Às 9h44 (horário de Brasília) desta segunda-feira (4), o contrato de julho do trigo negociado na Bolsa de Chicago (CBOT) operava em moderada baixa de 4,25 pontos e 0,67%, cotado a US$ cents 633,50/bushel. Na Bolsa de Kansas (KCBT), o grão cedia 8,50 pontos e 1,22%, a US$ cents 686,00/bushel.
Na sexta-feira (1º), os vencimentos do cereal subiram 0,16% tanto na CBOT quanto na KCBT, cotados 637,75/bushel e 694,50/bushel, nesta ordem. Ambos os ativos fecharam a semana anterior com ganhos acumulados de 3,40% e 3,70%, respectivamente.
Nesta manhã, os preços do cereal eram pressionados pela melhora das condições climáticas na região das planícies norte-americanas.
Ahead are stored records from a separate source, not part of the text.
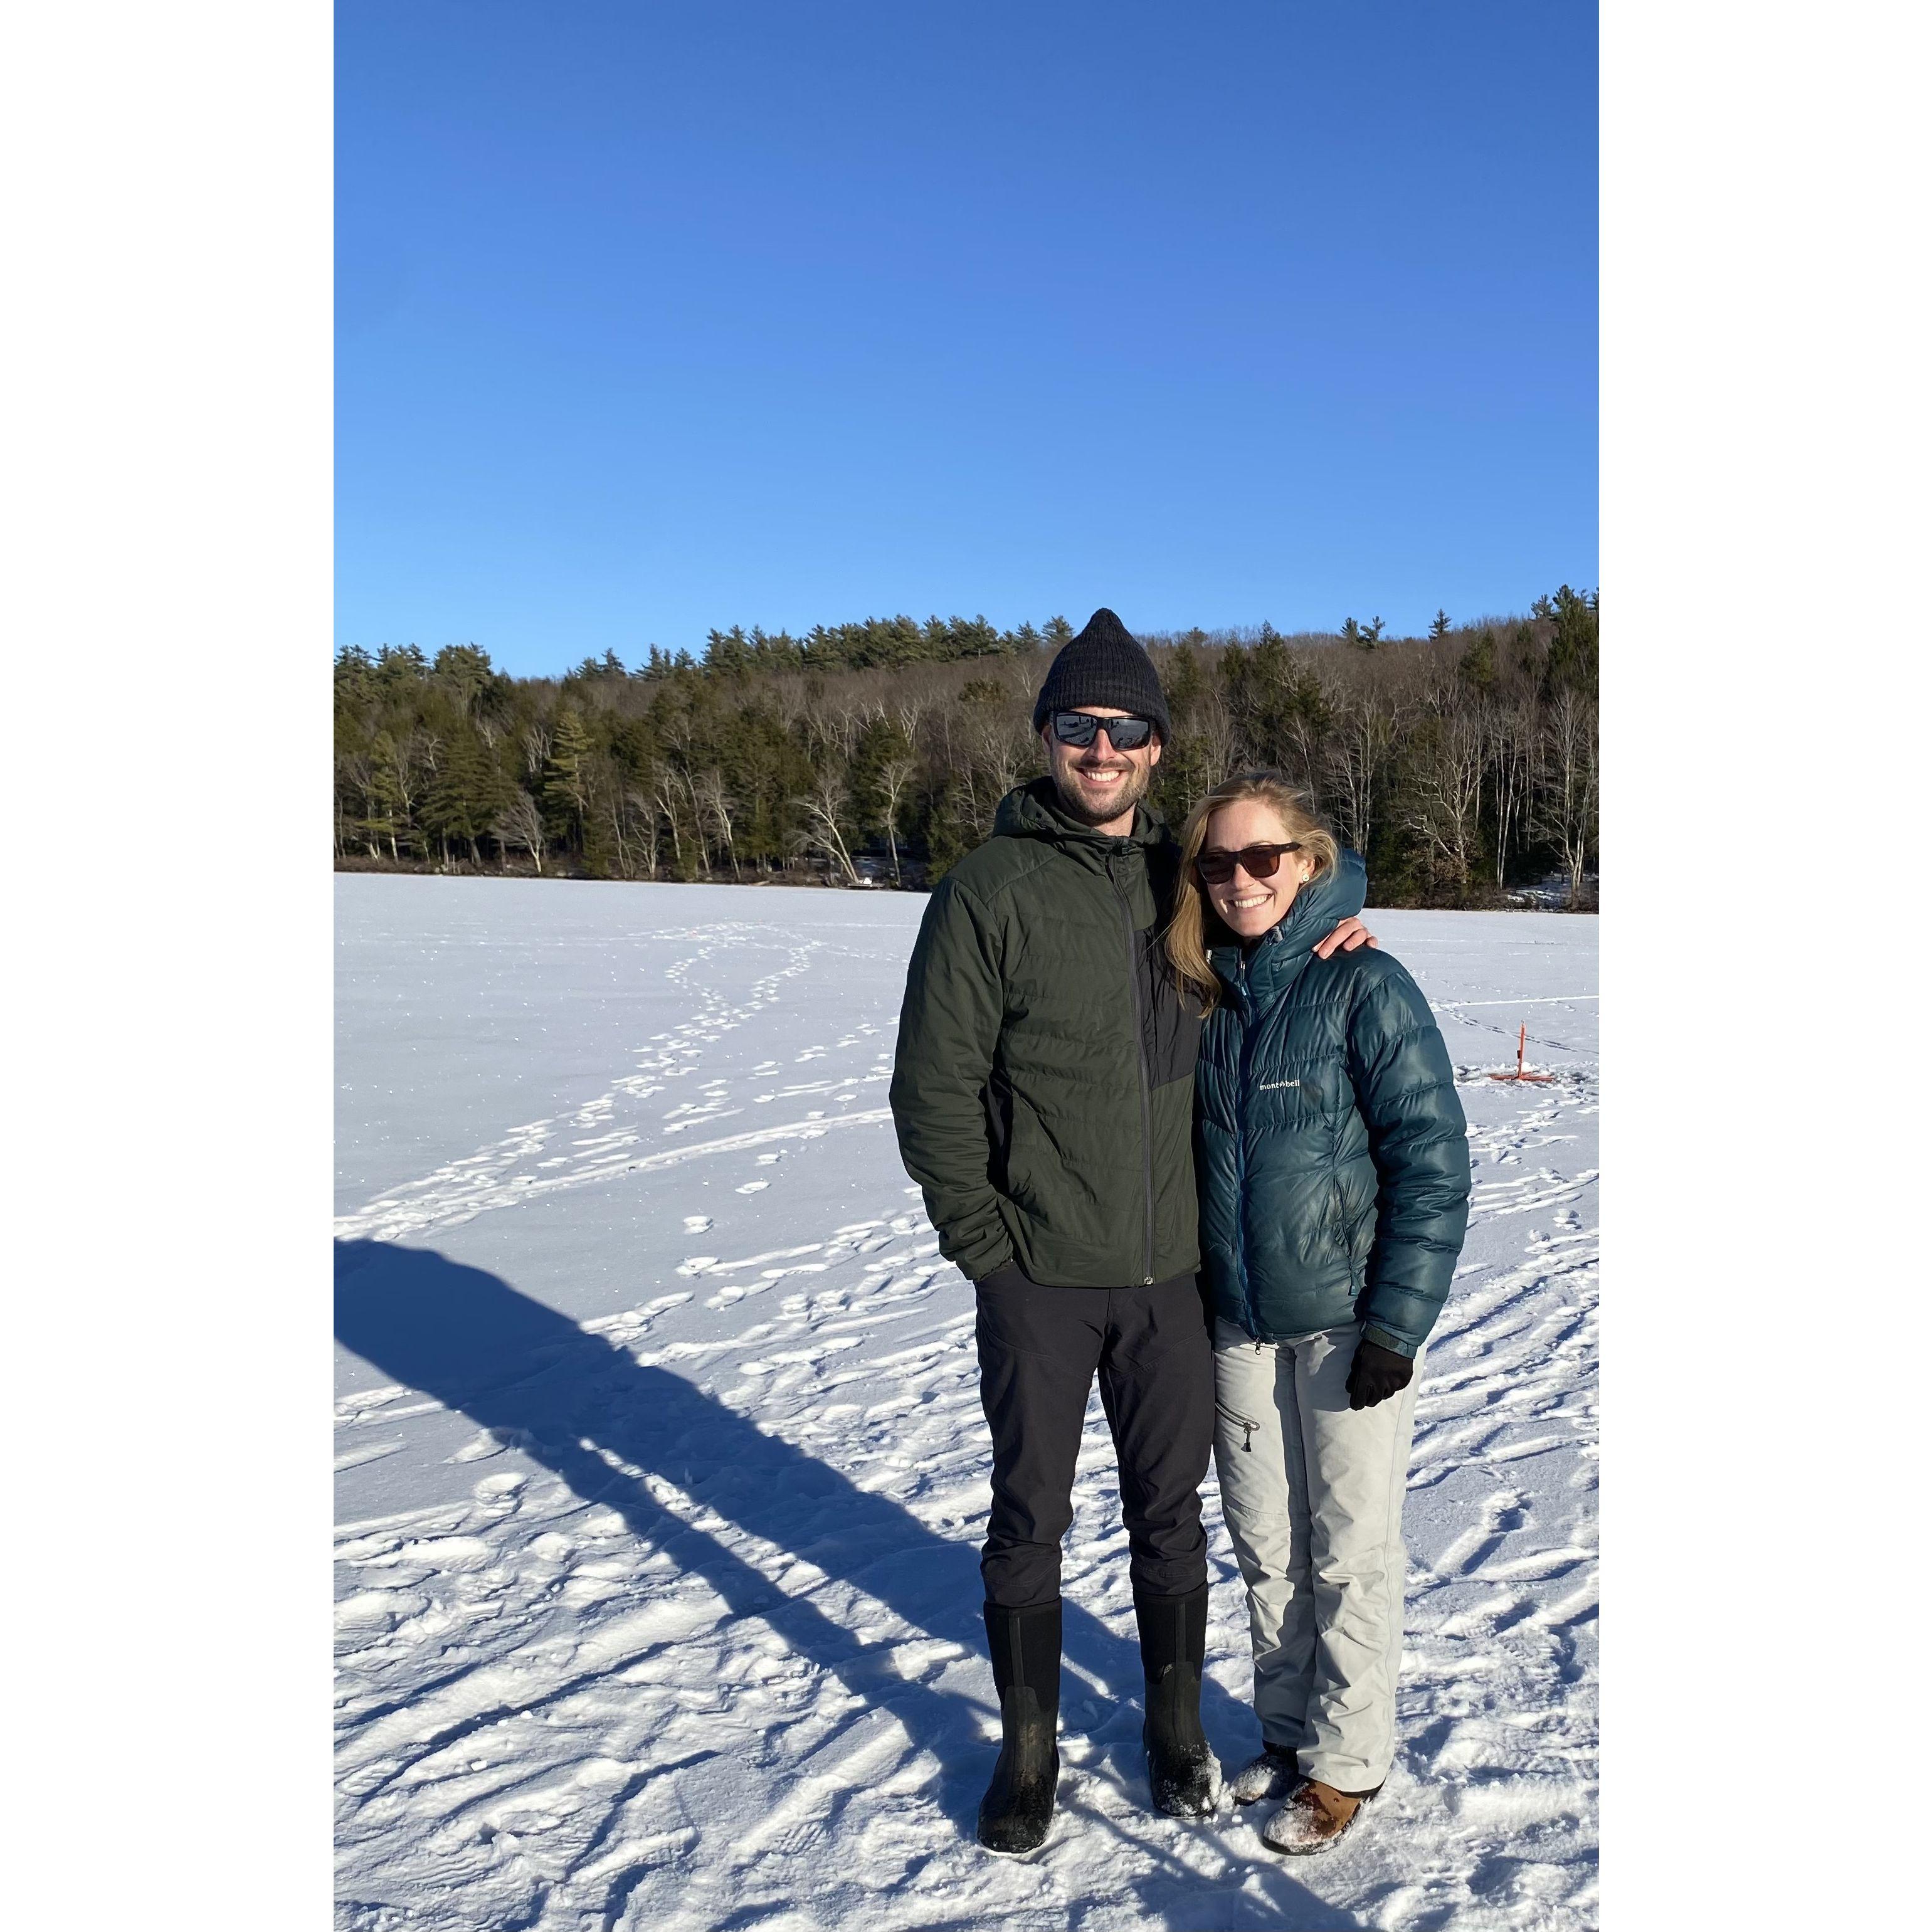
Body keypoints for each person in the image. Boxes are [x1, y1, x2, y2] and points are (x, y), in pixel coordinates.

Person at [889, 614, 1373, 1854]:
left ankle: (1172, 1731)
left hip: (1173, 1281)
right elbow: (930, 1088)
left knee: (1172, 1516)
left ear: (1156, 749)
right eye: (1076, 727)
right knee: (1026, 1520)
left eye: (1123, 730)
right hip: (1040, 1278)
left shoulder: (1184, 881)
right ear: (1047, 738)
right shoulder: (985, 892)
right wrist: (985, 1246)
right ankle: (1027, 1748)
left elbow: (1296, 872)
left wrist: (1345, 914)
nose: (1099, 748)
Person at [1165, 769, 1471, 1855]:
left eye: (1261, 858)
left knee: (1350, 1552)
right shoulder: (1204, 993)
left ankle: (1347, 1763)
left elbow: (1431, 1161)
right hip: (1240, 1324)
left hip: (1345, 1324)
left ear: (1308, 861)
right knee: (1266, 1550)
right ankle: (1289, 1734)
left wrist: (1396, 1320)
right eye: (1217, 862)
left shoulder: (1366, 983)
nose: (1239, 879)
De acordo com o Serviço Nacional de Meteorologia dos Estados Unidos, há previsão de chuvas para o Centro-Oeste do país. Além disso, uma frente fria é esperada em estados como o Texas e partes do Baixo Vale do Mississippi.
Maiores perdas eram limitadas pelo risco de desabastecimento do trigo em decorrência da seca e estiagem persistente nas principais regiões produtoras do cereal nos Estados Unidos.
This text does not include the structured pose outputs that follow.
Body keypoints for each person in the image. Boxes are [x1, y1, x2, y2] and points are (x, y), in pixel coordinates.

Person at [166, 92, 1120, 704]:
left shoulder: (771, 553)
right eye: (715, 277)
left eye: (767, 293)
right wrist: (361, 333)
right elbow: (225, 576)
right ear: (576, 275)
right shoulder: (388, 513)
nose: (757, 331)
Ainda nos EUA, a incerteza no progresso das negociações de paz com o Irã – o que encerraria o bloqueio ao Estreito de Ormuz – dava suporte às cotações do petróleo bruto e das commodities agrícolas norte-americanas.
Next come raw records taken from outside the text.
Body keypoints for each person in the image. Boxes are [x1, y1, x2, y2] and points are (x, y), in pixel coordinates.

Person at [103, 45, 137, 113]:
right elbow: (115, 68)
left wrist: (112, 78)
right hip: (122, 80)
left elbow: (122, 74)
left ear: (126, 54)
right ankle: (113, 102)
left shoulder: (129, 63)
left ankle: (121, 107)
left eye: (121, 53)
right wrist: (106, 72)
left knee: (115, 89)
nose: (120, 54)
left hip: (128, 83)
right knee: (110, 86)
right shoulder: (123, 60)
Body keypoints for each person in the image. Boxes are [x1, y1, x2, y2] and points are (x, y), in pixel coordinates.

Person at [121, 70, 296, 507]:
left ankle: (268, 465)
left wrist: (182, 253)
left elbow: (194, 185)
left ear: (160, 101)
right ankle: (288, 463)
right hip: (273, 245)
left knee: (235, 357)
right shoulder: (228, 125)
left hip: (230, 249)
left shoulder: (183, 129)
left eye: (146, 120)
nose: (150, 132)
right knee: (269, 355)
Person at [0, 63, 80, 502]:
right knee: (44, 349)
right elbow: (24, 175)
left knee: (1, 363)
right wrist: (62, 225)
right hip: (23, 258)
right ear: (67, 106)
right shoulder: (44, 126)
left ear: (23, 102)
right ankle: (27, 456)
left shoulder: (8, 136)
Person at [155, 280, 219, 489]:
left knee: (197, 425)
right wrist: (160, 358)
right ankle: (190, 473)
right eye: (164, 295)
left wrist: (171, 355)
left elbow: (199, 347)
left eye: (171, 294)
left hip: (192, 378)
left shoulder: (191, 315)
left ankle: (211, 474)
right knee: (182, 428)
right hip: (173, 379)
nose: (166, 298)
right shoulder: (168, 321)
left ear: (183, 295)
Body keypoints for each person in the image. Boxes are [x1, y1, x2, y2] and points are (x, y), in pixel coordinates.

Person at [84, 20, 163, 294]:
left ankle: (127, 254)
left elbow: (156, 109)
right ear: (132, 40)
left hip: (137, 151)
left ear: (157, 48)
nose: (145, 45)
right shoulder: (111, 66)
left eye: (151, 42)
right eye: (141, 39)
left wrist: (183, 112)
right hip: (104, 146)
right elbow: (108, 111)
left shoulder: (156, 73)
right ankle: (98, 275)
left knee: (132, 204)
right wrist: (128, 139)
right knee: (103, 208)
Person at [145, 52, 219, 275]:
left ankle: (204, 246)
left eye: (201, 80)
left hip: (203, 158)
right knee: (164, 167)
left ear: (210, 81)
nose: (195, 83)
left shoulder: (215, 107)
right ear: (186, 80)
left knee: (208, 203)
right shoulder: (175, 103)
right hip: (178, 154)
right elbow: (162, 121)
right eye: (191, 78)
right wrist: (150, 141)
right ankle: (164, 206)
Na Austrália, os analistas também monitoram a forte seca que está atingindo as lavouras de trigo do país, um dos principais produtores do grão no mundo.
Ademais, os investidores aguardam a divulgação do relatório de progresso de safra do Departamento de Agricultura dos EUA (USDA) bem como o boletim semanal de embarques norte-americanos.